*Selected extract*:
The principal strength of our study is the use of probabilistic models to obtain the expected incidence of breast cancer. Based on the background incidence and the dissemination and patterns of use of mammography in Catalonia we have estimated the increased age-specific incidence due to lead time. Our study does not compare a screened group with a control group, it compares the observed incidence rates with the expected ones assuming that screening detects earlier invasive tumors that would become apparent later during the womens' life.

In comparison with the conventional age-period-cohort (APC) models, our model includes two specific cohort characteristics, the intensity of mammography use and the completed fertility rate, which have opposite trends during most of the study period. The agreement between the observed and fitted incidence rates for almost all the studied cohorts indicates the relevance of this variables when explaining incidence changes over time and the difficulties in interpreting APC models when they include only one cohort effect that summarizes divergent information.

*Assignment*:
Could you carry on the passage about modeling breast cancer incidence in Catalonia, starting right after its last sentence?

*Available data*:

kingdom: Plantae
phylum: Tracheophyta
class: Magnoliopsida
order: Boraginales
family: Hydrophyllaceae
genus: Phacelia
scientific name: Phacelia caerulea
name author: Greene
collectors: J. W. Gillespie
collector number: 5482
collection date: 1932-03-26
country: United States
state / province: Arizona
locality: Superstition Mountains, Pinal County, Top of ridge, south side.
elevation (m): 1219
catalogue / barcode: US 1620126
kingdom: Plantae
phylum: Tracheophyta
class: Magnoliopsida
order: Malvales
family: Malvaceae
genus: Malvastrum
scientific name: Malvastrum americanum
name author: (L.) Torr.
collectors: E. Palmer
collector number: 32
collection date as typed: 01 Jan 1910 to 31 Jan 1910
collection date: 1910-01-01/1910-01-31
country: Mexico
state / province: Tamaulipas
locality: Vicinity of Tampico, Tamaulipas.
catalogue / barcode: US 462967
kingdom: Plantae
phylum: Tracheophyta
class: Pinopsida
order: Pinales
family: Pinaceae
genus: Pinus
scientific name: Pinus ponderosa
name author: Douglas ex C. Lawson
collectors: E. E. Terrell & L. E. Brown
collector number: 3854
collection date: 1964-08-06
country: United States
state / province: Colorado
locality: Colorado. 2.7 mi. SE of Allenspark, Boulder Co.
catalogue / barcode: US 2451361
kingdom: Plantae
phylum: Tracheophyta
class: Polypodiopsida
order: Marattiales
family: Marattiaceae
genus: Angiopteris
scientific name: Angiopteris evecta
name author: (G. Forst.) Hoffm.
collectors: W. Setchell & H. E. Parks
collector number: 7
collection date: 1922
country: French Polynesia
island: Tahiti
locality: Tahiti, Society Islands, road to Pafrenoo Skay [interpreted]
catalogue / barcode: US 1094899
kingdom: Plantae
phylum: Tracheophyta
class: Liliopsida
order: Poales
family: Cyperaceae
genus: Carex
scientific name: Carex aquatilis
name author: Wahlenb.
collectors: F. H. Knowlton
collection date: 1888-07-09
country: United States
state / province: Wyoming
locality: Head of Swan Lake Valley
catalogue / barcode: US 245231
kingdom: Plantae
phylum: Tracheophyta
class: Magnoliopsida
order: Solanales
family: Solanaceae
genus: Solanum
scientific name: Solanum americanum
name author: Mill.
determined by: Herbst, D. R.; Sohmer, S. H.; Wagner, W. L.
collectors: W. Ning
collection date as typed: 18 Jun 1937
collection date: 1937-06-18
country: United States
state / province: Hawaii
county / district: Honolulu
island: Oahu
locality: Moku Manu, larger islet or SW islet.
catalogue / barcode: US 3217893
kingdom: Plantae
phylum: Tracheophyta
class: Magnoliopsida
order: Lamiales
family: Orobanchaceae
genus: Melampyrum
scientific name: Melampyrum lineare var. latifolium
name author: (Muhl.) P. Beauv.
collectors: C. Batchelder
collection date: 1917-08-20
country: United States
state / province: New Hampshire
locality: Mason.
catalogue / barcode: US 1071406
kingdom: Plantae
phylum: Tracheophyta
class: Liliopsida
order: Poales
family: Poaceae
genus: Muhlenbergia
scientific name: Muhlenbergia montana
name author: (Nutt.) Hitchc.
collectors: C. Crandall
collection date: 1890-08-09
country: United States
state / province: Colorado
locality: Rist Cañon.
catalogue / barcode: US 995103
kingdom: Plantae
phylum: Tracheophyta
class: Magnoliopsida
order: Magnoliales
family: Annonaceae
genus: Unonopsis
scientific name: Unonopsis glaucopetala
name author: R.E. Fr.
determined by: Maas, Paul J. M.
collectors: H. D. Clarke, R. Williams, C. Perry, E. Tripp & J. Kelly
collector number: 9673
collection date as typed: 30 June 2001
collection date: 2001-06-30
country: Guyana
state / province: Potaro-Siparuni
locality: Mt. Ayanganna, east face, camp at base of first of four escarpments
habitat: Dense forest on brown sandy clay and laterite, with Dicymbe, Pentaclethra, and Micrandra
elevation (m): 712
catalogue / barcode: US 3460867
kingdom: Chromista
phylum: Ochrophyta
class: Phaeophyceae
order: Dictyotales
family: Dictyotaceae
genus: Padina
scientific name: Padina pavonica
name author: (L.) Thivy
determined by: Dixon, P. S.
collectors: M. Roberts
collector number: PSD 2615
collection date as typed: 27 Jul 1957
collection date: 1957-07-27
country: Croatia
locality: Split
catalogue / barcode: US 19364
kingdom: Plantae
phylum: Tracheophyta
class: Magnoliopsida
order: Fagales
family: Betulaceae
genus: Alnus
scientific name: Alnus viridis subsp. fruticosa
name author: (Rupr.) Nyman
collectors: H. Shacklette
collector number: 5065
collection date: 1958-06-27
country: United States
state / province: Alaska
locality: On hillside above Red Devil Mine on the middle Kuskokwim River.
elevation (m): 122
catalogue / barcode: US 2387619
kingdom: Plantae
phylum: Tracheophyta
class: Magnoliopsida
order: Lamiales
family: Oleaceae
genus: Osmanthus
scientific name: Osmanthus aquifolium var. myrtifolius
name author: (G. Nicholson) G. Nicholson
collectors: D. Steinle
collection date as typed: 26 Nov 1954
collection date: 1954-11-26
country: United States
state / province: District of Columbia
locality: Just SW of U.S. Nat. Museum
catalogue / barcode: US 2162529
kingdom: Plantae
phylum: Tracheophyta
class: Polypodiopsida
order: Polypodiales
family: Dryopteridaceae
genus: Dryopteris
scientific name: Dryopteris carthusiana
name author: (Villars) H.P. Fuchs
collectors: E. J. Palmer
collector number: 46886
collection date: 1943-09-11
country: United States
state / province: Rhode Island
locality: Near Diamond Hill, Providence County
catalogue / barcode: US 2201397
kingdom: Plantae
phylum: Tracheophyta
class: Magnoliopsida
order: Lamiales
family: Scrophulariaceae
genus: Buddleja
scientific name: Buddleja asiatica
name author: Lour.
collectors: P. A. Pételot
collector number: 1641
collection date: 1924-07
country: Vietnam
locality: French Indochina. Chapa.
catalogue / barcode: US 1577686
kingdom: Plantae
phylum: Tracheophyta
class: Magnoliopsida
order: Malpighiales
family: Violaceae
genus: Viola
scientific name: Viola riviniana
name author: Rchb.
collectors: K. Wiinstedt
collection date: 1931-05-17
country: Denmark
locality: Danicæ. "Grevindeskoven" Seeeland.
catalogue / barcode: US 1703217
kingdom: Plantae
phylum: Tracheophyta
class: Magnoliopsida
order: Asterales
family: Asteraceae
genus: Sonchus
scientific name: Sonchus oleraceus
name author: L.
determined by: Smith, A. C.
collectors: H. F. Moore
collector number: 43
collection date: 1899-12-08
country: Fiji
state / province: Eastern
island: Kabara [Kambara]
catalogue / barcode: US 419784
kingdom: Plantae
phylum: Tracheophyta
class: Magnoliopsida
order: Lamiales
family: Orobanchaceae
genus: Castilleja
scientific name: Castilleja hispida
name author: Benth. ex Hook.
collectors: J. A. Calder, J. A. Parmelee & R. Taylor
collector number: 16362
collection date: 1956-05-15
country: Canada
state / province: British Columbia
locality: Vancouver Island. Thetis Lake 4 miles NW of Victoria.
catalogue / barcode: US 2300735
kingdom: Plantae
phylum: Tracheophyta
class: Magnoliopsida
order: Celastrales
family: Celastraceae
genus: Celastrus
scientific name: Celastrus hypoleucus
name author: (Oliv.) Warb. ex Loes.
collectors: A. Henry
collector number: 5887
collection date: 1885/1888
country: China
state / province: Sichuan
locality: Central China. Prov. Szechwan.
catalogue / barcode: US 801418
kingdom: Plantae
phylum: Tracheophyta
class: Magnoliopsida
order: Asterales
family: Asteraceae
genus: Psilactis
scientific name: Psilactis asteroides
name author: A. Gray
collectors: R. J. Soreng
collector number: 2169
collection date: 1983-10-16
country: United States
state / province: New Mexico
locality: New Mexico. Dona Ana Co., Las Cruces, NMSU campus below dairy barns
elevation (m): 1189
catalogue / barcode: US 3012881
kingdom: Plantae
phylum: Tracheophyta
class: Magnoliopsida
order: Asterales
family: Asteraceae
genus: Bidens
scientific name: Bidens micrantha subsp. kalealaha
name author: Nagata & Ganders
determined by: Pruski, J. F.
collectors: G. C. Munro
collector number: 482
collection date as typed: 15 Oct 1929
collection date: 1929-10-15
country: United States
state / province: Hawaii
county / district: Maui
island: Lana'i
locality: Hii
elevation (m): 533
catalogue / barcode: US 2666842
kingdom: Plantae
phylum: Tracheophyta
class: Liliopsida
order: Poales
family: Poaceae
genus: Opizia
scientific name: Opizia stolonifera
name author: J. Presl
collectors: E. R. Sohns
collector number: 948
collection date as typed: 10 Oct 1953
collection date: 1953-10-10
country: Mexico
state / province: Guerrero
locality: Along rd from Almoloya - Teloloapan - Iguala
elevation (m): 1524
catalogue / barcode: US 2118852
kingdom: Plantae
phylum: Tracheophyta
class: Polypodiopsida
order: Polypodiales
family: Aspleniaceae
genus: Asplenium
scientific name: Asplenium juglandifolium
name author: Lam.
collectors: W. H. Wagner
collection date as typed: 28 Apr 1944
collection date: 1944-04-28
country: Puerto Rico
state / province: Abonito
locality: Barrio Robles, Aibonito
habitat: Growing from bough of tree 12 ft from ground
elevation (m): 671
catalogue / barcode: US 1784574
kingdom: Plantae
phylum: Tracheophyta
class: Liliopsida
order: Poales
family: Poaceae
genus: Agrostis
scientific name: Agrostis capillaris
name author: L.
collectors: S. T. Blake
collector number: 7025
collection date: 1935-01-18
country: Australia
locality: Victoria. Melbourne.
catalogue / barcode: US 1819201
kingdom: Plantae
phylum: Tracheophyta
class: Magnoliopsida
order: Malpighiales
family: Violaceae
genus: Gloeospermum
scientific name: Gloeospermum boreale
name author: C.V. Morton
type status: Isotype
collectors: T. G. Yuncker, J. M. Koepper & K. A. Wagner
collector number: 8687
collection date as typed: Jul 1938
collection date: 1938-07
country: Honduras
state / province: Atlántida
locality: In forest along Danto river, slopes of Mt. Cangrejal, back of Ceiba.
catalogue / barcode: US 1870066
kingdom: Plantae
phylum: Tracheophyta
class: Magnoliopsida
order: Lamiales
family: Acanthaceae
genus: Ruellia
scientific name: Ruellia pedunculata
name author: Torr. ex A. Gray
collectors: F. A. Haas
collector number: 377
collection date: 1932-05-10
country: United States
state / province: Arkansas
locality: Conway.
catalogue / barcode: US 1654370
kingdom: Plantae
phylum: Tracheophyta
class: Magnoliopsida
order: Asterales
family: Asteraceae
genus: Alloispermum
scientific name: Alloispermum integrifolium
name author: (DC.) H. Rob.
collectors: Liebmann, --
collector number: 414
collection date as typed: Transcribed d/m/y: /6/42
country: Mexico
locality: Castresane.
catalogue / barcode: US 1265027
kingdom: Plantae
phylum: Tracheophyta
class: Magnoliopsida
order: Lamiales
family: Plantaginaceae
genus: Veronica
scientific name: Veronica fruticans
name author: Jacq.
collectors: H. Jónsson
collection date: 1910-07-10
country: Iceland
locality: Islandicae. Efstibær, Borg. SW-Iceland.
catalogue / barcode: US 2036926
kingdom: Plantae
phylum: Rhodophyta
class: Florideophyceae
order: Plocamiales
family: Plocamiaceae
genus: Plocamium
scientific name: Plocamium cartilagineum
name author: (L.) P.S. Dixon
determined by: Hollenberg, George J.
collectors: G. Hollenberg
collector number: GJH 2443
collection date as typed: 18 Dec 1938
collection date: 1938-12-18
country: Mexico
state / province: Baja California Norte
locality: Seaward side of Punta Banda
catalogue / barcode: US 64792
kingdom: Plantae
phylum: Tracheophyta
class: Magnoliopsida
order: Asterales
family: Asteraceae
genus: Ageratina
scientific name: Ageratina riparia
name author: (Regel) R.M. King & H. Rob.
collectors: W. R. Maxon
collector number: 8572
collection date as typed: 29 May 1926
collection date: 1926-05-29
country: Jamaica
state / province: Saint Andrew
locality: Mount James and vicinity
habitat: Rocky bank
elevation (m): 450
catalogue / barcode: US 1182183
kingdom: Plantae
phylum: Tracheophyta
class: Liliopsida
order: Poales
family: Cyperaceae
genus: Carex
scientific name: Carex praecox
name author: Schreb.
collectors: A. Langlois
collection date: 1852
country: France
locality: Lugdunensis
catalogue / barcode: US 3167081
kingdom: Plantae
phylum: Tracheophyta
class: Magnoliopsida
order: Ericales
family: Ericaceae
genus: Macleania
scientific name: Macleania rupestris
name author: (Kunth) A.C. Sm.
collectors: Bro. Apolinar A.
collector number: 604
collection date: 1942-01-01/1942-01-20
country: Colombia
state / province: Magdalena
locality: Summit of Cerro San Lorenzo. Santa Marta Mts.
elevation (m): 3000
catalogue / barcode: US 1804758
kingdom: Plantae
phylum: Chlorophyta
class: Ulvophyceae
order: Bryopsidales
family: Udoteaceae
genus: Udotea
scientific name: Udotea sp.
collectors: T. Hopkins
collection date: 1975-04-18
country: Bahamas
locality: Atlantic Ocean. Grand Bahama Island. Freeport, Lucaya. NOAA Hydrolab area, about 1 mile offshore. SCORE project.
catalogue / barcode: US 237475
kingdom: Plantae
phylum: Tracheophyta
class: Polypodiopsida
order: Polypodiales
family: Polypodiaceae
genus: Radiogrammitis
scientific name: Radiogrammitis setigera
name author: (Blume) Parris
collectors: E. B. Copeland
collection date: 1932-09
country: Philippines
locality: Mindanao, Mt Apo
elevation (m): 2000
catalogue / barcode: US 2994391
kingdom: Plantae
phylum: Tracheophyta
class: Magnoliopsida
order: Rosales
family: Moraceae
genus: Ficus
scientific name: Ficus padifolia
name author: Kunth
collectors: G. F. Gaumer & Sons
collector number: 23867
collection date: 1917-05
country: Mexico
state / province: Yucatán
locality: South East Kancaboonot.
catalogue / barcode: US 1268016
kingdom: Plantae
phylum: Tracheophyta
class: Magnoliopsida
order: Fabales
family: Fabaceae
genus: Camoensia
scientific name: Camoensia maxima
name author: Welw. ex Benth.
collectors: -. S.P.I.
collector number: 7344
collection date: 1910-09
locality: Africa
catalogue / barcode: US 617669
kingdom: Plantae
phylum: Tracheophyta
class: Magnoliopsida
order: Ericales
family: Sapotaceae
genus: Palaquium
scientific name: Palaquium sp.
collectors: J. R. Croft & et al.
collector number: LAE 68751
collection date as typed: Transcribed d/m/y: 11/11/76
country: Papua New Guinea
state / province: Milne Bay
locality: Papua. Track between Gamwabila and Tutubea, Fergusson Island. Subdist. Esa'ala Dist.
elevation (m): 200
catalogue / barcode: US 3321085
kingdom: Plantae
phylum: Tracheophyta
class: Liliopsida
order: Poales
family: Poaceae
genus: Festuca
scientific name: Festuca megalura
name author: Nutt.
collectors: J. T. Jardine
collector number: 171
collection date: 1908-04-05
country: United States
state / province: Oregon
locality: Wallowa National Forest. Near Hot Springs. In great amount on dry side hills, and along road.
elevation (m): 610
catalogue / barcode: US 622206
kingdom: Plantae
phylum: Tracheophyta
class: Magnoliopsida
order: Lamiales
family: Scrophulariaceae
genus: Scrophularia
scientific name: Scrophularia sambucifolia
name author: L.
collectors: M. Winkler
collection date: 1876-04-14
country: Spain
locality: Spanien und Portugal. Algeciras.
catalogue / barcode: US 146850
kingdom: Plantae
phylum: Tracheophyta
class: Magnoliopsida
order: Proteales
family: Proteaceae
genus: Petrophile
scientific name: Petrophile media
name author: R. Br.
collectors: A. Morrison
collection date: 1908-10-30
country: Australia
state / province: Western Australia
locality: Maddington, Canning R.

*Answer to the exercise*:
Conclusions

Our results support the existence of overdiagnosis in breast cancer screening by mammography in Catalonia. Since our overdiagnosis estimates were high in cohorts that have not reached the age of 60, where the impact of competing risks is low, it seems that the limited malignant potential of some tumors may play an important role in overdiagnosis. As other authors have recommended [20, 21], women should be informed about the benefits and harms of screening and research should be oriented towards assessing individual risk and incorporating it to optimize the effectiveness of screening.